LEGAL AID SOCIETY DEMANDS THOROUGH REPORT ON NYPD CAMPUS PROTEST ACTIONS

CITYWIDE — THE NYPD’S RESPONSE to the pro-Palestine campus protests is now the subject of an investigation with the Department of the Inspector General, according to an announcement made on Wednesday. DOI has launched a probe into NYPD officials’ social media use as well. Earlier this week, the Legal Aid Society had urged the OIG-NYPD to review what is believed to be the police force’s problematic crackdown of protests at local universities and colleges that led to widespread violations of protesters’ constitutional and statutory rights. Legal Aid also urged OIG-NYPD to investigate reports of the NYPD slamming protesters to the ground, pushing others and throwing one protester down the stairs, as well as indiscriminately using pepper spray on protesters as well as legal observers and journalists. Legal Aid on Wednesday issued a statement that, while praising the investigation being opened, still “implores” them to “review the NYPD’s disproportionate use of force during the crackdown, as well as to examine why New Yorkers charged with low-level crimes were illegally detained and processed through the system instead of receiving an appearance ticket.”
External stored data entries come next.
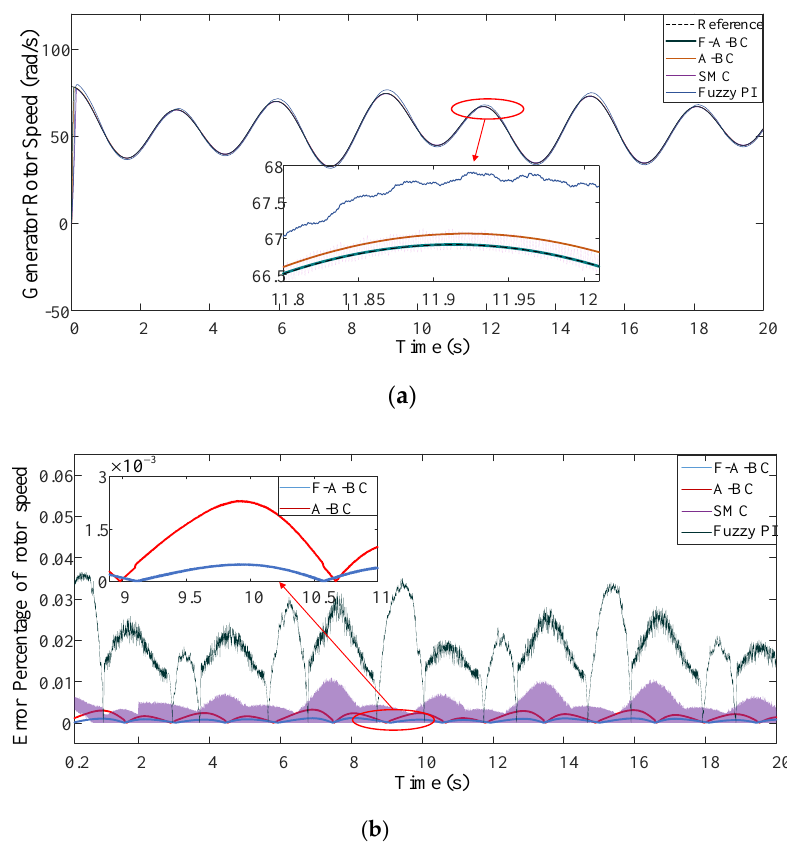
Figure 5. The rotor speed and rotor speed error responses under swell effect. ( a ) The rotor speed under swell effect; ( b ) the error percentage of rotor speed under swell effect.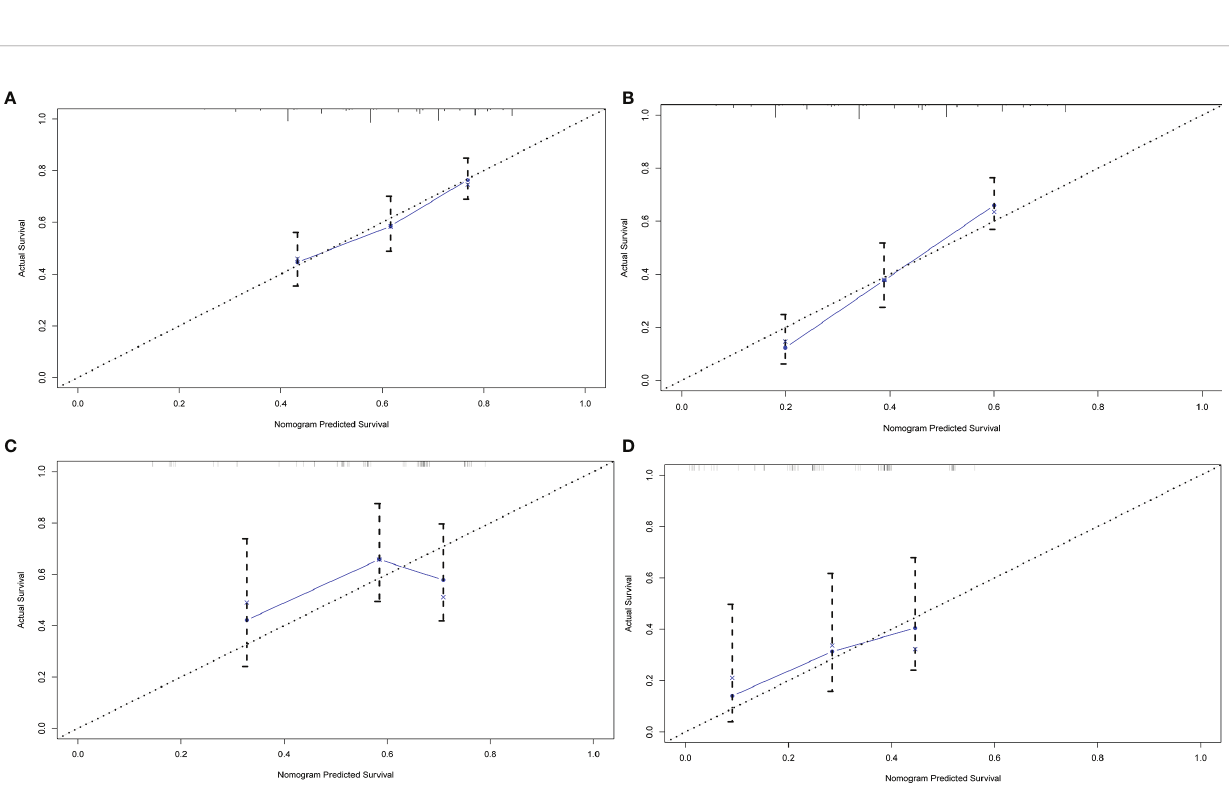
FIGURE 3 | The calibration curve of nomogram for predicting OS. (A) three years in the test group (B) fi ve years in the test group (C) three years in the validation group (D) fi ve years in the validation group. Nomogram-predicted OS is plotted on the x-axis; actual OS is plotted on the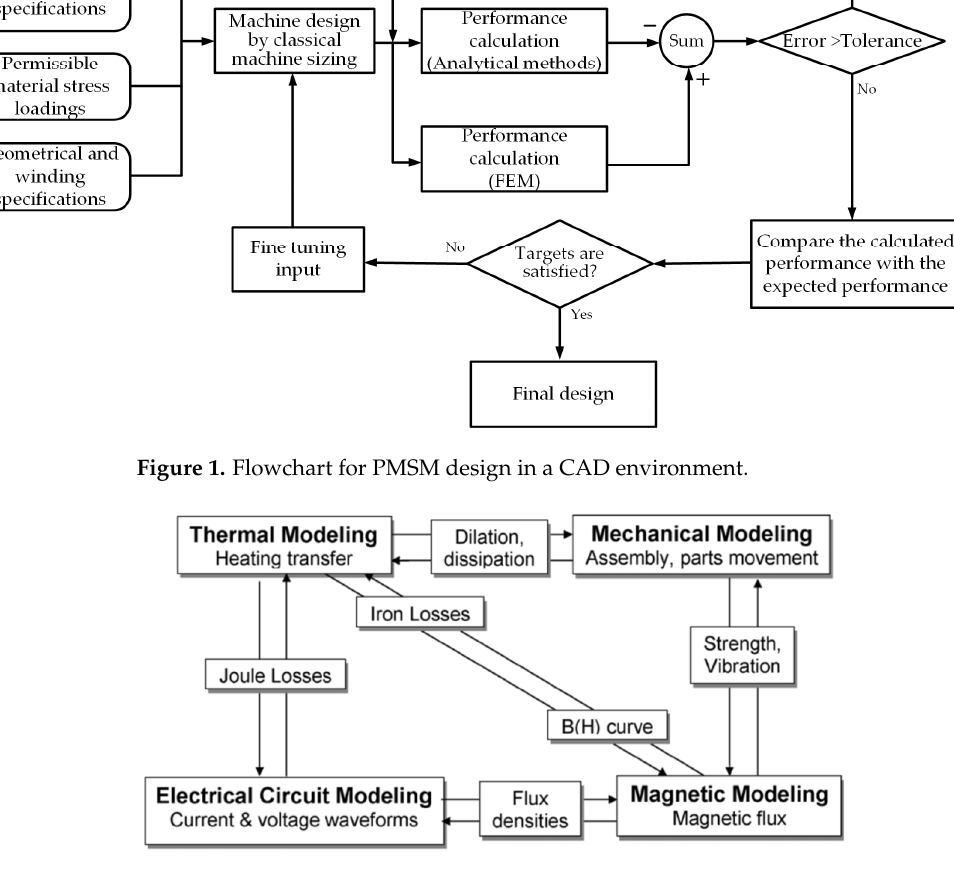
Figure 2. CAD environment with coupling of physical models [18].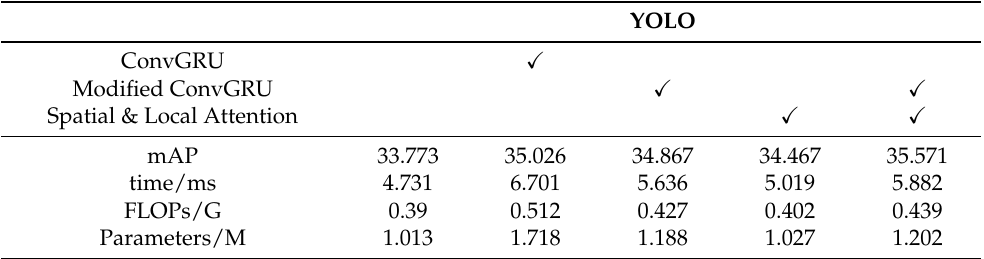
Table 2. Ablation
The prolonged detention of demonstrators violated “New York’s long-standing 24-hour arrest-to-arraignment requirement,” the statement pointed out.

✰✰✰

BILL WITH AMENDED LANGUAGE ON PRESCRIPTION COSTS ADVANCES FROM CONGRESSIONAL COMMITTEE

CAPITOL HILL — A BILL CHANGING LANGUAGE to lower prescription drug costs has advanced from the U.S. House of Representatives’ Ways & Means Committee, Congressmember Nicole Malliotakis (R-11) announced on Wednesday. Malliotakis, who represents southwestern Brooklyn and sits on the House Committee on Ways and Means, introduced language to delink Pharmacy Benefit Manager compensation from the cost of medications and increase price transparency, thus protecting “mom-and-pop” pharmacies and lowering the cost of prescription drugs for consumers. The bill also increases telehealth services for mental health appointments passed out of the full committee with bipartisan support. The language, which received bipartisan support to clear the committee, will be included in Ways & Means’ Preserving Telehealth, Hospital, and Ambulance Access Act.

This policy will save taxpayers roughly $700 million and help reduce seniors’ out-of-pocket drug costs, Rep. Malliotakis’ office said.